> **Activity**:
Look through the data below and work out how many lines contain the string "Right". Give the number alone.

**********

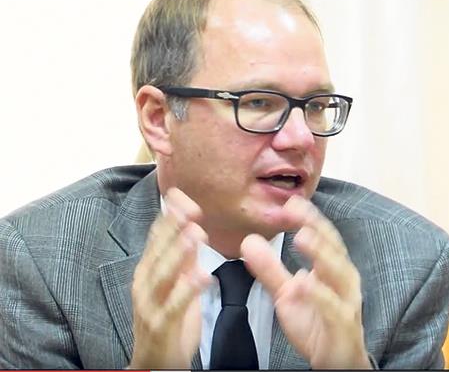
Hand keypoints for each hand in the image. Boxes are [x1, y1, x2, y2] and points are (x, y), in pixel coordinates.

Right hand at [128, 188, 209, 368]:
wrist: (154, 363)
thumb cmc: (168, 320)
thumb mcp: (178, 284)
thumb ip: (185, 260)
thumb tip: (194, 229)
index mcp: (149, 270)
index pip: (157, 237)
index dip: (168, 216)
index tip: (181, 195)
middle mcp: (145, 284)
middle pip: (158, 251)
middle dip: (173, 228)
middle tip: (191, 208)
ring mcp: (150, 304)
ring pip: (163, 275)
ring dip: (178, 253)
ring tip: (195, 234)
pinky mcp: (161, 325)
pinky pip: (174, 306)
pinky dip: (187, 291)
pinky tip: (202, 276)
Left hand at [241, 195, 370, 368]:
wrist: (336, 361)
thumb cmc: (317, 322)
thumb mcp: (287, 294)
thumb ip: (270, 269)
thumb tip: (248, 241)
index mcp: (332, 268)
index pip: (322, 236)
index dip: (307, 218)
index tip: (289, 202)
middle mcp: (344, 280)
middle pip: (333, 247)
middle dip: (315, 226)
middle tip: (295, 209)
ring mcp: (347, 301)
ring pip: (338, 273)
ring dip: (321, 253)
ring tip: (302, 236)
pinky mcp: (343, 324)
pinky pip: (333, 307)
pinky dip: (319, 295)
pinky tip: (303, 283)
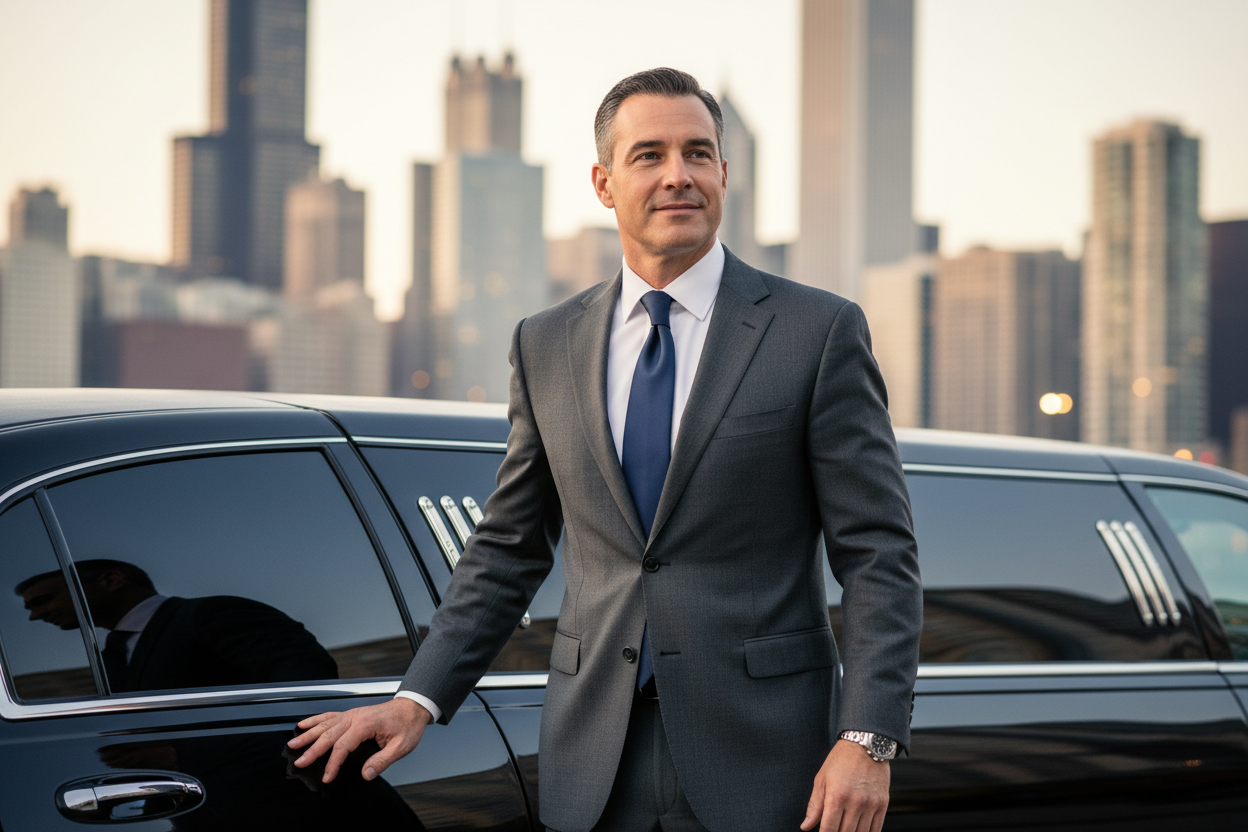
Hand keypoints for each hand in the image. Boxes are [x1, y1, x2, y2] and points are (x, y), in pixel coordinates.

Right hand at [287, 697, 433, 783]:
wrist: (412, 707)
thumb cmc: (407, 725)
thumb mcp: (401, 746)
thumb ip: (382, 761)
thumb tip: (366, 774)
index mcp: (366, 724)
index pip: (343, 746)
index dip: (333, 763)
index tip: (327, 776)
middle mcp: (355, 717)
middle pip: (329, 734)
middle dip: (312, 750)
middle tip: (300, 762)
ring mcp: (352, 714)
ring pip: (325, 724)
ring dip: (308, 734)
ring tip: (293, 743)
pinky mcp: (351, 714)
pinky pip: (329, 716)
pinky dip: (315, 720)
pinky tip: (303, 724)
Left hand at [800, 740, 889, 831]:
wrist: (865, 746)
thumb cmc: (840, 761)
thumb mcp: (822, 780)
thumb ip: (814, 806)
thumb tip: (806, 827)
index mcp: (836, 796)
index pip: (829, 829)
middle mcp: (855, 802)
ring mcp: (870, 804)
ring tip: (844, 830)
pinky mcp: (883, 804)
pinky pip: (876, 829)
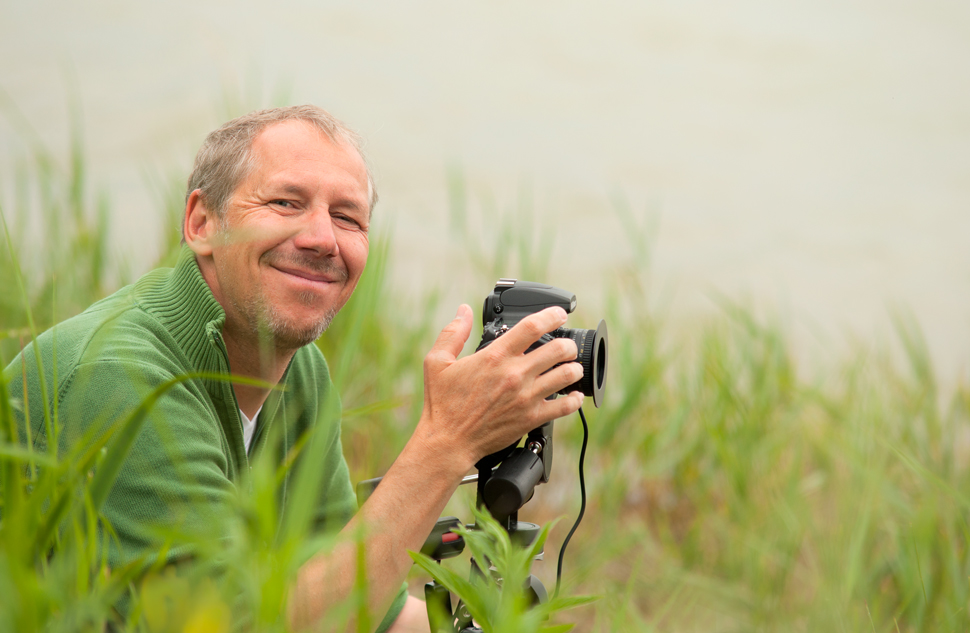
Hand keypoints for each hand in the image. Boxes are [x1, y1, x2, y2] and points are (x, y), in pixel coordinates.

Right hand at [415, 304, 584, 470]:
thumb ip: (453, 333)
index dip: (552, 315)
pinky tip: (574, 395)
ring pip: (566, 375)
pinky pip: (565, 406)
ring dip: (574, 368)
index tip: (559, 314)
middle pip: (558, 349)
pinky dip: (575, 399)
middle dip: (567, 344)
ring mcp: (525, 397)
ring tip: (571, 367)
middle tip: (565, 346)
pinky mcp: (531, 418)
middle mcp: (514, 374)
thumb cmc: (443, 404)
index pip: (533, 327)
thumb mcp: (438, 362)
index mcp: (495, 356)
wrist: (449, 441)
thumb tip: (463, 311)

**********

> **Worked solution**:
3